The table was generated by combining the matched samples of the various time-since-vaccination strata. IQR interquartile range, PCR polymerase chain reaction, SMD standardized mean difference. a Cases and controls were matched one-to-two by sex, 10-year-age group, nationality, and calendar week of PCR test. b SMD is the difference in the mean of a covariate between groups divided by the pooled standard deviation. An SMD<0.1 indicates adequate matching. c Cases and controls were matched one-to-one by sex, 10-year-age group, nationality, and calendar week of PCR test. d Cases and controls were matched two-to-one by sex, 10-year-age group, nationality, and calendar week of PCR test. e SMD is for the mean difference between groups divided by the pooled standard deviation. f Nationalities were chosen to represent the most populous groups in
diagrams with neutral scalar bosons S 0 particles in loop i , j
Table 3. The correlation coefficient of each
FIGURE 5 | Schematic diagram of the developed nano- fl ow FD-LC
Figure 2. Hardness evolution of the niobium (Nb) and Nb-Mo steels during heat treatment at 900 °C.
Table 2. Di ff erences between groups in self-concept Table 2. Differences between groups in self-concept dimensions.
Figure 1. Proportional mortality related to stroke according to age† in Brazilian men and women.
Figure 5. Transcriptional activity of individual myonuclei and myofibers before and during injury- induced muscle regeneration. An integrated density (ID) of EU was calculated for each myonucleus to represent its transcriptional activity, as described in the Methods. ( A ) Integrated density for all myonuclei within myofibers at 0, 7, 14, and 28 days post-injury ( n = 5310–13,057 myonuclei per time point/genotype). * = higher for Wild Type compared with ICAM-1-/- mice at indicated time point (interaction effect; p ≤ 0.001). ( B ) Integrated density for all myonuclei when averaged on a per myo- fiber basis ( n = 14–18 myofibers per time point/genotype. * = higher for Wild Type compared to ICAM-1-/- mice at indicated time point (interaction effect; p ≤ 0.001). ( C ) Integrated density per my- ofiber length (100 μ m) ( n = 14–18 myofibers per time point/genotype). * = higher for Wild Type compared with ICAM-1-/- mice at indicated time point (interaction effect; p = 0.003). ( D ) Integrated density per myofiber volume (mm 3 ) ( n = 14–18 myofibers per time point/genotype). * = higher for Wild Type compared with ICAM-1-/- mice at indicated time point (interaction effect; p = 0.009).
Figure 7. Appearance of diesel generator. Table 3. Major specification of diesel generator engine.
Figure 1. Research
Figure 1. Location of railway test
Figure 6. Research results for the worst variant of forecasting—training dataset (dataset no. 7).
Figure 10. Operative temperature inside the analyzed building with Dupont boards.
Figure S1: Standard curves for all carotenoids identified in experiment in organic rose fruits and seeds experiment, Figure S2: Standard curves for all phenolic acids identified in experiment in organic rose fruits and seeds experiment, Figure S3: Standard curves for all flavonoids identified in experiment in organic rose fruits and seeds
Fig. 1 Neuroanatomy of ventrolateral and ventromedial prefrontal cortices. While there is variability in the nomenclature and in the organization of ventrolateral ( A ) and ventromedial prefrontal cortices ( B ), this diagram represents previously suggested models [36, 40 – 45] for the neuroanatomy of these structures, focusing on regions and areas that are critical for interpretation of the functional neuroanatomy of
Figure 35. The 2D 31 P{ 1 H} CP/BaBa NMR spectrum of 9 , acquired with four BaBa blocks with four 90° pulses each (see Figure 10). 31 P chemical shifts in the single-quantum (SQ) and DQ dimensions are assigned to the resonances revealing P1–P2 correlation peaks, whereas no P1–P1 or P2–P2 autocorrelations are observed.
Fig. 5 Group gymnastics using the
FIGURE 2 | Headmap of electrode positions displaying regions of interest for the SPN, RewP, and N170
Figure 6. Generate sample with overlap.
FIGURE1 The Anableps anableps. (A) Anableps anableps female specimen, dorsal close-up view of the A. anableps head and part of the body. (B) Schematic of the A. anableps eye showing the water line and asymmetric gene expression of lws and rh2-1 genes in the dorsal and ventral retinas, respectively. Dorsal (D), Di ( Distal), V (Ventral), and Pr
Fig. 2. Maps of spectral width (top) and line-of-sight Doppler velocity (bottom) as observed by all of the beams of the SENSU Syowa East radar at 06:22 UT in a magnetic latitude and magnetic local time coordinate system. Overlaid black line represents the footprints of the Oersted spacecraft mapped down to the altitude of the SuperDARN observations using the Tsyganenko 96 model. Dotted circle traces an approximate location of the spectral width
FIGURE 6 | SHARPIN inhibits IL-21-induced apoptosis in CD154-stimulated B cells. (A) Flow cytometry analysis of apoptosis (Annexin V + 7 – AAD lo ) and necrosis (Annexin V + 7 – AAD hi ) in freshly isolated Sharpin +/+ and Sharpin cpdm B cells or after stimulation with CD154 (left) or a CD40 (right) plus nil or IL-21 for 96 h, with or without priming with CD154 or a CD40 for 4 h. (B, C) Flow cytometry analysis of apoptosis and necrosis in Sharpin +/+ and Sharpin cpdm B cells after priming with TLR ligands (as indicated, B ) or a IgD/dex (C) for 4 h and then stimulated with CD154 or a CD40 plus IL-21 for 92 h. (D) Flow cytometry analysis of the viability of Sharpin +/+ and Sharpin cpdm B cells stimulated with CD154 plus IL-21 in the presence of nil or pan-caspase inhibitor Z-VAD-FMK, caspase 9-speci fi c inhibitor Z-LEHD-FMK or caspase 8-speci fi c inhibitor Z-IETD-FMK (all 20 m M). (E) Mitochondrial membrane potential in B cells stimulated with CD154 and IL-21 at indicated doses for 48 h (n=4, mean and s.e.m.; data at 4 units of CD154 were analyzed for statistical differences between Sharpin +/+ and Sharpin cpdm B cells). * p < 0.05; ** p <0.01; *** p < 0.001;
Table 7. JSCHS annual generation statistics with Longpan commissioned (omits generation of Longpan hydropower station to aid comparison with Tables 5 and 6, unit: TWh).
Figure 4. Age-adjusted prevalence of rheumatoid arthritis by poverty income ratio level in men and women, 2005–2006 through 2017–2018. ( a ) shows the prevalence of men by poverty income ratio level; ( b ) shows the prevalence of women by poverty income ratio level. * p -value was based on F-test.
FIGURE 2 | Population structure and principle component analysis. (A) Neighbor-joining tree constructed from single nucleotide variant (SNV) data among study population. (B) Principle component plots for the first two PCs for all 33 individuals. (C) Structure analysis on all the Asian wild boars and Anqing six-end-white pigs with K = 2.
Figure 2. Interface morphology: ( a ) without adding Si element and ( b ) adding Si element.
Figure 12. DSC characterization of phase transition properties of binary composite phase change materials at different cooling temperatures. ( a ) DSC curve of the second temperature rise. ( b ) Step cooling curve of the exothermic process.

..............................

Your answer should consist of the lines above that hold the word "during", copied exactly.

> **Worked solution**
Figure 2. Hardness evolution of the niobium (Nb) and Nb-Mo steels during heat treatment at 900 °C.
Figure 5. Transcriptional activity of individual myonuclei and myofibers before and during injury- induced muscle regeneration. An integrated density (ID) of EU was calculated for each myonucleus to represent its transcriptional activity, as described in the Methods. ( A ) Integrated density for all myonuclei within myofibers at 0, 7, 14, and 28 days post-injury ( n = 5310–13,057 myonuclei per time point/genotype). * = higher for Wild Type compared with ICAM-1-/- mice at indicated time point (interaction effect; p ≤ 0.001). ( B ) Integrated density for all myonuclei when averaged on a per myo- fiber basis ( n = 14–18 myofibers per time point/genotype. * = higher for Wild Type compared to ICAM-1-/- mice at indicated time point (interaction effect; p ≤ 0.001). ( C ) Integrated density per my- ofiber length (100 μ m) ( n = 14–18 myofibers per time point/genotype). * = higher for Wild Type compared with ICAM-1-/- mice at indicated time point (interaction effect; p = 0.003). ( D ) Integrated density per myofiber volume (mm 3 ) ( n = 14–18 myofibers per time point/genotype). * = higher for Wild Type compared with ICAM-1-/- mice at indicated time point (interaction effect; p = 0.009).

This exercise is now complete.